**** TEXT SEGMENT
In September 2024, the Company acquired its joint venture partner's 50% common equity interest in Century Towers, a 376-unit apartment home community located in San Jose, CA, for a total purchase price of $173.5 million on a gross basis. As part of the acquisition, the Company issued 81,737 OP Units at an agreed upon price of $305 per unit. Concurrent with the acquisition, the Company repaid $110.5 million of debt encumbering the property and was fully redeemed on a preferred equity investment affiliated with the partnership. As a result of the acquisition, the Company realized a gain on remeasurement of co-investment of $29.4 million.

In July 2024, the Company acquired its joint venture partner's 49.9% common equity interest in Patina at Midtown, a 269-unit apartment home community located in San Jose, CA, for a total purchase price of $117.0 million on a gross basis. Concurrent with the acquisition, the Company repaid $95.0 million of debt encumbering the property and was fully redeemed on a preferred equity investment affiliated with the partnership. As a result of the acquisition, the Company realized a gain on remeasurement of co-investment of $2.2 million.

In May 2024, the Company acquired ARLO Mountain View, a 164-unit apartment home community located in Mountain View, CA, for a total contract price of $101.1 million.

In April 2024, the Company accepted the third party sponsor's common equity interest affiliated with its $14.7 million preferred equity investment in a stabilized community comprising 75 apartment homes located in Sunnyvale, CA. Concurrent with the closing, the Company repaid $32.1 million in debt that encumbered the property and consolidated the community on the Company’s financial statements at a $46.6 million valuation.

In March 2024, the Company acquired its joint venture partner, BEXAEW LLC's ("BEXAEW") 49.9% interest in four apartment communities, consisting of 1,480 apartment homes, valued at $505.0 million on a gross basis. Concurrent with the acquisition, the Company repaid $219.9 million of debt encumbering the properties and consolidated the communities. As a result of this acquisition, the Company realized a gain on remeasurement of co-investment of $138.3 million. Additionally, the Company recognized $1.5 million in promote income as a result of the transaction, which is included in equity income from co-investments on the condensed consolidated statements of income and comprehensive income.

Real Estate Assets Held for Sale

As of September 30, 2024, the Company had one community totaling 697 apartment homes that qualified as held for sale.
********
**** LISTED RECORDS
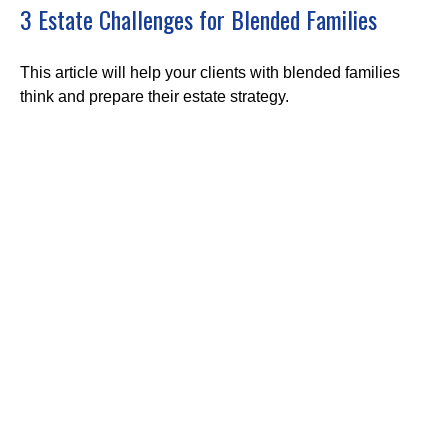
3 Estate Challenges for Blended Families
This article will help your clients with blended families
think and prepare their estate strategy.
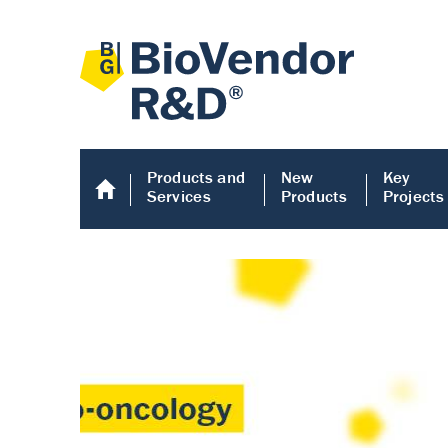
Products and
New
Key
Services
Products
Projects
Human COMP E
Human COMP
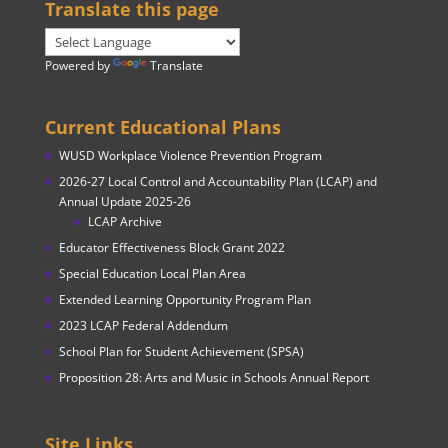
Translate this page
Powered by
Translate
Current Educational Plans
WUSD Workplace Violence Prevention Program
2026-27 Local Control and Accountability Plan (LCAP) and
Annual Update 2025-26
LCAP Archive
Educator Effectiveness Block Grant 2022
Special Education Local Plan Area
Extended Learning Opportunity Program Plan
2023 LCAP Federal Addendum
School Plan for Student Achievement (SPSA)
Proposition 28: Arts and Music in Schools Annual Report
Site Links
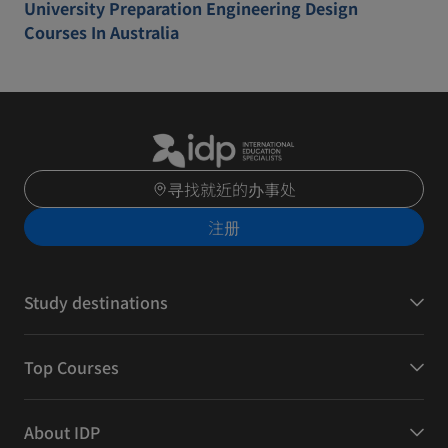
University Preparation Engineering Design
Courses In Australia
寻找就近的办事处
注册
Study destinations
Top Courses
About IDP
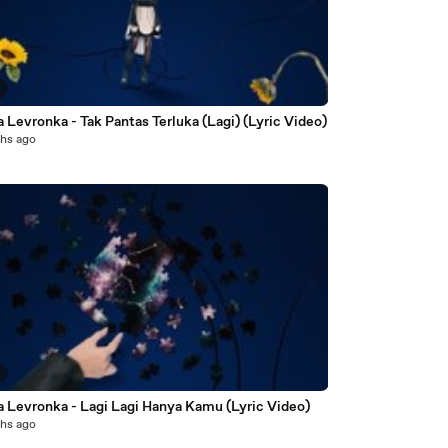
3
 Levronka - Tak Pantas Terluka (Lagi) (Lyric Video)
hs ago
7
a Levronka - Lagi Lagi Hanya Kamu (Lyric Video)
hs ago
********
EXPLORE THE MATERIAL:
A - From the acquisitions passage, reproduce the words from "In May 2024, the" to "price of $101.1 million.".
B - In the acquisitions passage, what price per unit was agreed for the OP Units issued in the Century Towers acquisition?
C - Pick up the acquisitions passage after its last sentence and keep writing it.

ANSWERS TO EACH TASK:
A -
In May 2024, the Company acquired ARLO Mountain View, a 164-unit apartment home community located in Mountain View, CA, for a total contract price of $101.1 million.

B - $305 per unit.

C -
Preferred Equity Investments

In May 2024, the Company received cash of $10.3 million for the partial redemption of a preferred equity investment in a joint venture that holds property located in Washington. The remaining balance has a preferred return of 12.0% with an extended maturity date of June 2029.

Notes Receivable

In July 2024, the Company received cash of $40.1 million for the repayment of a mezzanine loan that was due in November 2024, for a property located in Southern California.

In March 2024, the Company committed to fund a $53.6 million related party bridge loan to BEX II, LLC ("BEX II"), a co-investment, in connection with the payoff of a mortgage related to one of BEX II's properties located in Southern California. The note receivable was fully funded in April 2024. It accrued interest at the Secured Overnight Financing Rate ("SOFR") plus 1.50% and was scheduled to mature in September 2024. In September 2024, the maturity date was extended to October 2024 and was subsequently settled in conjunction with the purchase of BEX II portfolio in October. See Subsequent Events section below and Note 6, Related Party Transactions, for additional details.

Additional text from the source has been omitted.